Supply chains use to be vertical, way back when. What that means, is that companies use to own every part of the chain. If you made a car, you made the entire engine, the wheels, the tires, owned the rubber tree plantations, the metal foundries, ore mines, etc. This was referred to, at the time, simply as vertical integration. At this point, there was no real concept of a supply chain. You were a business that did, and made, everything your business needed. It was somewhere around the late 1900s, somewhere near the turn of the century, where horizontal integration began to build traction. It seemed as though the solution to having to manage every part of the business was to outsource different aspects to specialized companies. To do this, companies began to create partnerships. This, in turn, makes a business very reliant on suppliers, who may not even be in the same continent. Horizontal integration goes hand in hand with a lack of control. Through removing burden, the business sacrifices vigilance.

There is another change happening now. Right now there is a bit of instability in supply chains. That is due to the wide uncertainty in the business market in general. The modes of operation have always been based around the stability in the world. Forecasting was not hard when tomorrow was going to look just like today. Planning for tomorrow was in fact based on the idea that we knew what tomorrow held. Now there is uncertainty in the demand and the supply side of the chain. Is the company I am partnered with going to be here in a year? Will my customers support this change? It is a time of demand-driven production, with no ability to forecast future events.

Going along with events as they happen seems to be the best method for success. For that reason, we will need agility and flexibility in our supply chains. Forecasting allows for refining. Refining is fantastic and it can allow you to focus on increasing productivity. Unfortunately, it is just not possible to forecast like we have in the past. Flexibility is based around taking action quickly. It is strong reliable relationships that allow you flexibility. These relationships have to exist on both ends of your supply chain. That means strong communication with other companies you work with, and the customers that buy your goods or services, will allow you to act quickly on demand. By having open channels of communication, demands can be relayed to you, and subsequently, travel down the supply chain until the product/service is delivered to the purchaser.

Efficiency will eventually fall to the company’s ability to respond. As a result, the supply chain may take the form a demand chain. The importance of marketing will be seen as linked with the chain, because marketing is meant to generate demand. The supply chain is tied more than ever to the marketing capability. Something that the company wants to offer needs to be ready to deliver without much time for preparation and planning. Things are happening quickly, and success will be defined on how quickly the chain can capitalize on that change. In the larger companies today it is not just about a low cost for a valued item, it is about the supply chain and how it cradles the value proposition. By offshoring supply chains we have lengthened them, and in instances, this has caused companies to lose control of the product.
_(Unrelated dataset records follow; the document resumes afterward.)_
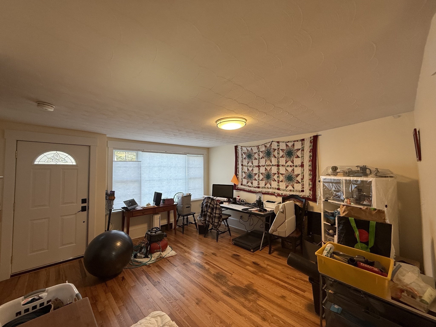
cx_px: 218
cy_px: 164
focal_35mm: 14
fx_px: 176
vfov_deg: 85.7
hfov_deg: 102.1
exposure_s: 1/120
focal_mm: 2.22
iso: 160
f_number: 2.2
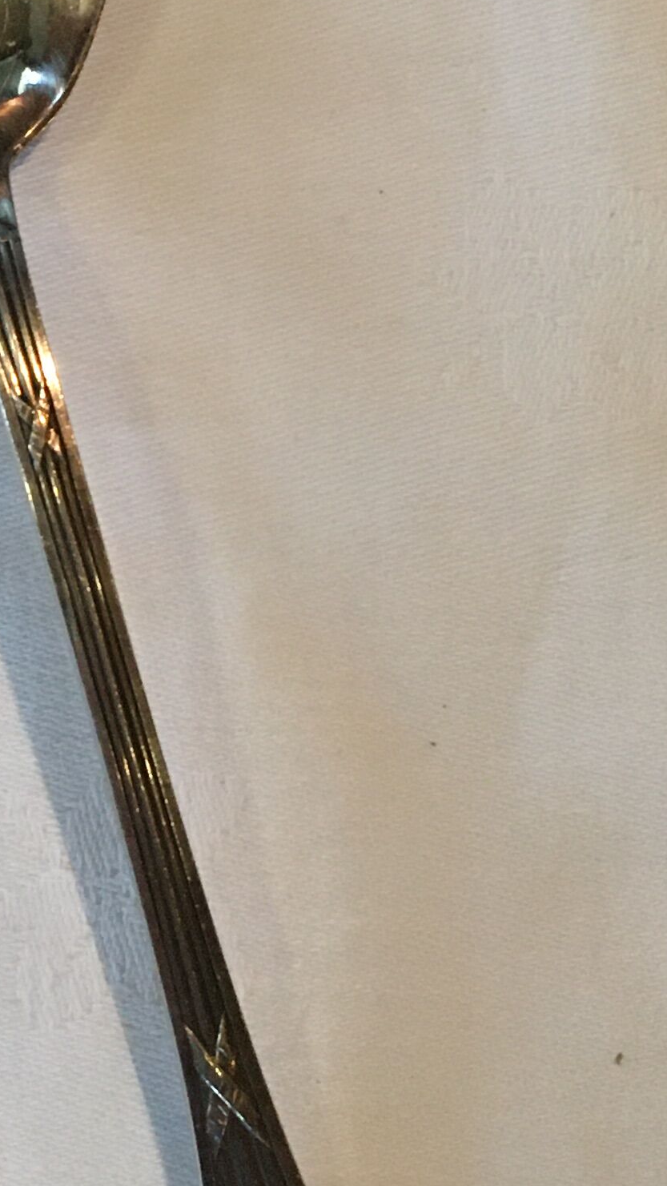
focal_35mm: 86
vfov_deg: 24.7
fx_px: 2704
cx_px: -76
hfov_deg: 13.8
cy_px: 488
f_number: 2.2
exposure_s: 1/25
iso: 200
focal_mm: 4.15
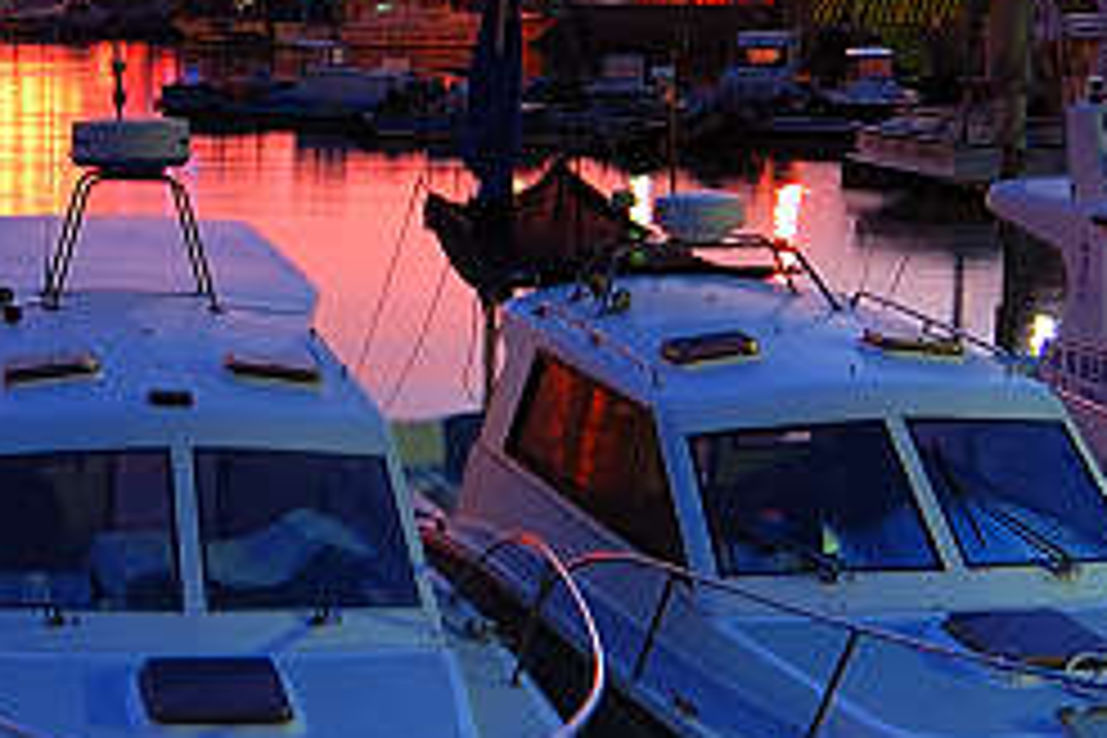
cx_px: 32
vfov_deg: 20.5
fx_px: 2029
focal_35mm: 66
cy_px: 202
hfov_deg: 28.8
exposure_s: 2
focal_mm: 12
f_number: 5
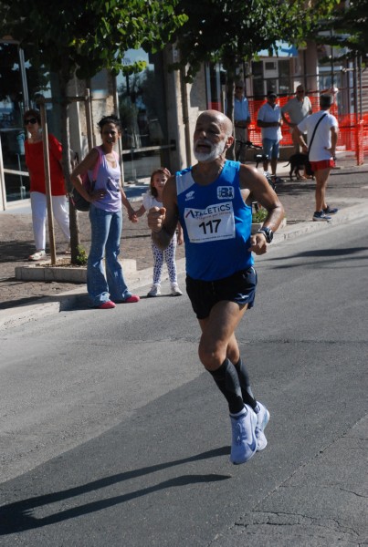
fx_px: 1327
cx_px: 184
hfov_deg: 15.8
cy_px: 274
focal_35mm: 87
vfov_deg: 23.3
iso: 1000
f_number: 8
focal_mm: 58
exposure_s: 1/2000
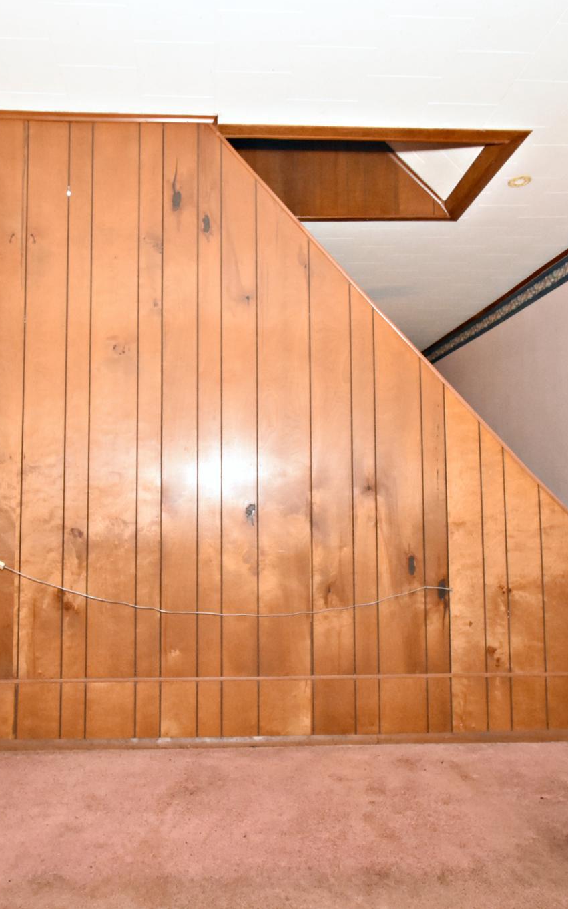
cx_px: 246
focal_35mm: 23
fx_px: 569
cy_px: 454
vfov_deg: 77.1
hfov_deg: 52.9
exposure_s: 1/60
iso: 3200
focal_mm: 10
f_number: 10
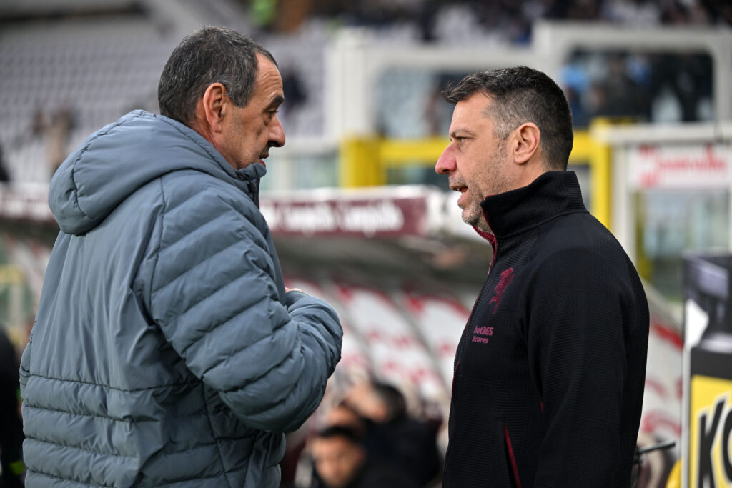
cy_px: 244
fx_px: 2644
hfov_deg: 15.8
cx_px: 366
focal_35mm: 130
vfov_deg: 10.6
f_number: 3.2
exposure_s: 1/500
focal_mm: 130
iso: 800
Finding and building the proper supply chain architecture will be the saving grace of businesses. Design should be the focus going forward.

Wrap Up

  • Supply chains are a relatively new concept.
  • The focus of supply chains has expanded from just simply cost.
  • The changing business market has changed what is expected out of supply chains.

SCM

management

Supply chain management is often referred to as SCM. At the root, SCM is the management of the chain of supplies. Everything described in the product and service supply chain needs to be overseen. Supply chains are the like the internal organs of the human body. First off, they need to be there. Second off, they need to function. If at any time they start to fail, you are in an emergency situation. Some people may say that the supply chain is more the foundation that everything needs to be built around, but a foundation is too stable for this metaphor. Your organs have processes, some of which are involved in seemingly unrelated tasks. However, at the end of the day, the organs all help to keep the body alive. All the organs demand different levels of attention and nourishment. Without constant attention, the systems will fall apart. The largest responsibilities of a supply chain manager are understanding the focus expected out of the chain, designing the chain, negotiating partnerships, and keeping it all running smoothly.

Before design or negotiations start, a supply chain manager should understand the goal of the supply chain. Is the goal to cut costs, create a flexible system for quick response, increase productivity, or utilize knowledge? It may be none of these, but what is important is that you know whether or not it is one or none of these examples. Once you know the goal you can start to design the supply chain. Now you may not be able to do a complete redesign, so what does your particular supply chain look like? Can you cut out anything? Are there things the company should be doing that it is not? Are there ways to cut costs without sacrificing quality or efficiency? These are questions that the supply chain manager will have to ask. Beyond asking, the manager will have to answer these questions and even use them to construct further questions.

A big part of SCM is negotiating the cost of each part in your supply chain. Negotiation is going to determine how much you are paying for the services and materials you need. If done well, negotiation will also get you other perks and incentives to make the supply chain run smoother. To have a functional supply chain, your supplies have to be functional. The only way to assure functionality is to invest in high-quality services and materials. Purchasing executives buy the materials and services. If this position is not handled by you specifically, in order to manage your supply chain, you will need to make sure that these executives are not making purchasing decisions based solely on cost. A purchase based solely on cost assures that you are going to get the cheapest product. Cheap is often associated with low quality. This is not always the case, but if it is the sole driving factor for all of you buying, then it will ensure that you are getting many low-quality products and services. You are what you negotiate. You are who you buy from. You are reliant on your team of executives to understand the finer points of corporate purchasing. And your success comes down to how you manage all of those parts of the business.

In the current state of horizontal integration, everything that goes into the supply chain needs to be managed. That management is not as simple as keeping track of shipments, dates, and account information. Managing a supply chain takes the thinking of a business executive or more specifically, an entrepreneur. Chances are, the process is not going to be handled efficiently every step of the way. Along with damaged products, some may just end up missing. Often business owners believe that outsourcing or even offshoring might be able to save them money. The most it may offer you is the experiences of a company that specializes in the task you need to be completed. This practice can save you a hefty initial investment, and a lot of time, but in the end, any outsourcing will simply pass along the costs to you.

Wrap Up

  • SCM- Stands for supply chain management.
  • Supply chain management- The management of the chain of supplies.
  • Supply chain manager- The person hired to make sure that the supply chain is running smoothly, reduce the effort involved, and keep costs to a minimum.
  • It is up to management to make sure the end product is what the customer is looking for.
  • Giving the product requires the product to be available on a reliable schedule for a price that the market will support.
  • The supply chain manager needs to keep the business in mind so that the company can make a profit.

Conclusion

Supply chains begin with the acquisition of the raw materials and end when your customer is satisfied with the final product or service. Both product and service based businesses have a supply chain. Be aware that your product cost is not equal to your material cost, and that service supply chains may be very abstract. Your exact process might look different depending on the type of business you do, and the product/service you sell. With this basic understanding of supply chains and supply chain management, you should be able to figure out the methods that would benefit your business. Remember that a supply chain is a living process. Things naturally breakdown, so maintenance must be swift and constant. Now go forth and dominate the business world.